PEU de temps après le 10 août, la Toscane avait été la première à reconnaître la République. Mais le 8 octobre suivant, lord Hervey, parlant au nom du roi d’Angleterre, avait signifié au Grand-Duc qu’il lui donnait douze heures pour se déclarer contre la France, et, depuis ce moment, toute communication officielle s’était trouvée interrompue entre Paris et Florence.

Il était assez naturel cependant que la Toscane aspirât à se relever de l’état forcé où cette sommation impérieuse de l’Angleterre l’avait réduite; aussi n’a-t-elle cessé de faire des démarches pour y parvenir. Le Grand-Duc tenait secrètement le fil de cette affaire. Il était secondé par le ministre Manfredini, et par les conseillers-d’état Corsini et Carletti; ce dernier était même désigné depuis long-temps pour se rendre à Paris auprès du comité de Salut Public. Ses pouvoirs dataient du 14 brumaire ( 4 novembre 1794), et il s’était avancé jusqu’à Gênes où il attendait des passe-ports. Mais le Comité avait mis un prix à ce raccommodement. Ce qu’il exigeait, ce n’était ni des concessions politiques, ni des tributs d’or, de tableaux ou de statues, c’était du pain. Nos départemens du midi étaient affamés, et telle était la pénurie du temps, qu’elle avait placé le nœud de cette négociation dans des sacs de blé. Des grains destinés pour Toulon, nous ont été enlevés à Livourne par les Anglais; la Toscane est responsable de cette violation de son territoire, et le comité de Salut Public n’a voulu entendre aucune parole de conciliation avant que les grains de Livourne n’eussent été rendus. Cette restitution ayant été faite dans le courant de nivôse, des passe-ports ont été envoyés aussitôt à M. Carletti; il est arrivé à Paris le 11 pluviôse, et dix jours après, le représentant Richard se présente à la tribune au nom du Comité. «La Convention, dit-il, a

» déclaré qu’elle aurait égard à la situation des

» gouvernemens que la crainte et la violence ont

» contraints de marcher à la suite de la coalition;

» la première preuve qu’elle va donner de la sincérité

» de cette disposition sera en laveur de

» la Toscane... Le Grand-Duc ayant restitué tout

» récemment, et à ses frais, les grains qui nous

» ont été enlevés à Livourne, le comité de Salut

» Public a cru devoir conclure le traité que je viens

» soumettre à votre ratification.»

────────

## Tâche à réaliser
Recopiez en entier le texte ci-dessus sur la Toscane et la République française, sans changer un seul caractère.

## Données fournies
────────

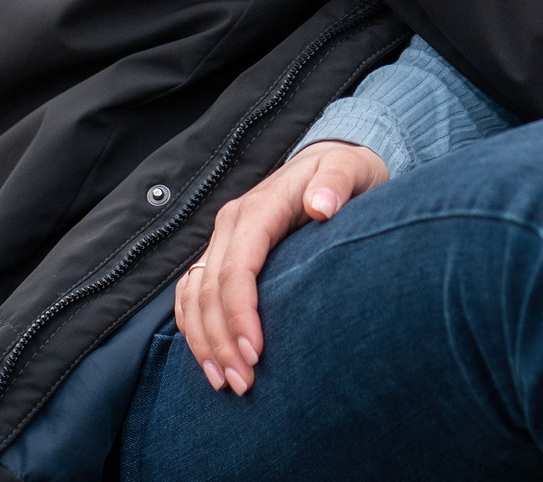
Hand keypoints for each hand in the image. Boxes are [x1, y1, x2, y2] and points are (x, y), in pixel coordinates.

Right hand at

────────

## Résultat attendu
PEU de temps après le 10 août, la Toscane avait été la première à reconnaître la République. Mais le 8 octobre suivant, lord Hervey, parlant au nom du roi d’Angleterre, avait signifié au Grand-Duc qu’il lui donnait douze heures pour se déclarer contre la France, et, depuis ce moment, toute communication officielle s’était trouvée interrompue entre Paris et Florence.

Il était assez naturel cependant que la Toscane aspirât à se relever de l’état forcé où cette sommation impérieuse de l’Angleterre l’avait réduite; aussi n’a-t-elle cessé de faire des démarches pour y parvenir. Le Grand-Duc tenait secrètement le fil de cette affaire. Il était secondé par le ministre Manfredini, et par les conseillers-d’état Corsini et Carletti; ce dernier était même désigné depuis long-temps pour se rendre à Paris auprès du comité de Salut Public. Ses pouvoirs dataient du 14 brumaire ( 4 novembre 1794), et il s’était avancé jusqu’à Gênes où il attendait des passe-ports. Mais le Comité avait mis un prix à ce raccommodement. Ce qu’il exigeait, ce n’était ni des concessions politiques, ni des tributs d’or, de tableaux ou de statues, c’était du pain. Nos départemens du midi étaient affamés, et telle était la pénurie du temps, qu’elle avait placé le nœud de cette négociation dans des sacs de blé. Des grains destinés pour Toulon, nous ont été enlevés à Livourne par les Anglais; la Toscane est responsable de cette violation de son territoire, et le comité de Salut Public n’a voulu entendre aucune parole de conciliation avant que les grains de Livourne n’eussent été rendus. Cette restitution ayant été faite dans le courant de nivôse, des passe-ports ont été envoyés aussitôt à M. Carletti; il est arrivé à Paris le 11 pluviôse, et dix jours après, le représentant Richard se présente à la tribune au nom du Comité. «La Convention, dit-il, a

» déclaré qu’elle aurait égard à la situation des

» gouvernemens que la crainte et la violence ont

» contraints de marcher à la suite de la coalition;

» la première preuve qu’elle va donner de la sincérité

» de cette disposition sera en laveur de

» la Toscane... Le Grand-Duc ayant restitué tout

» récemment, et à ses frais, les grains qui nous

» ont été enlevés à Livourne, le comité de Salut

» Public a cru devoir conclure le traité que je viens

» soumettre à votre ratification.»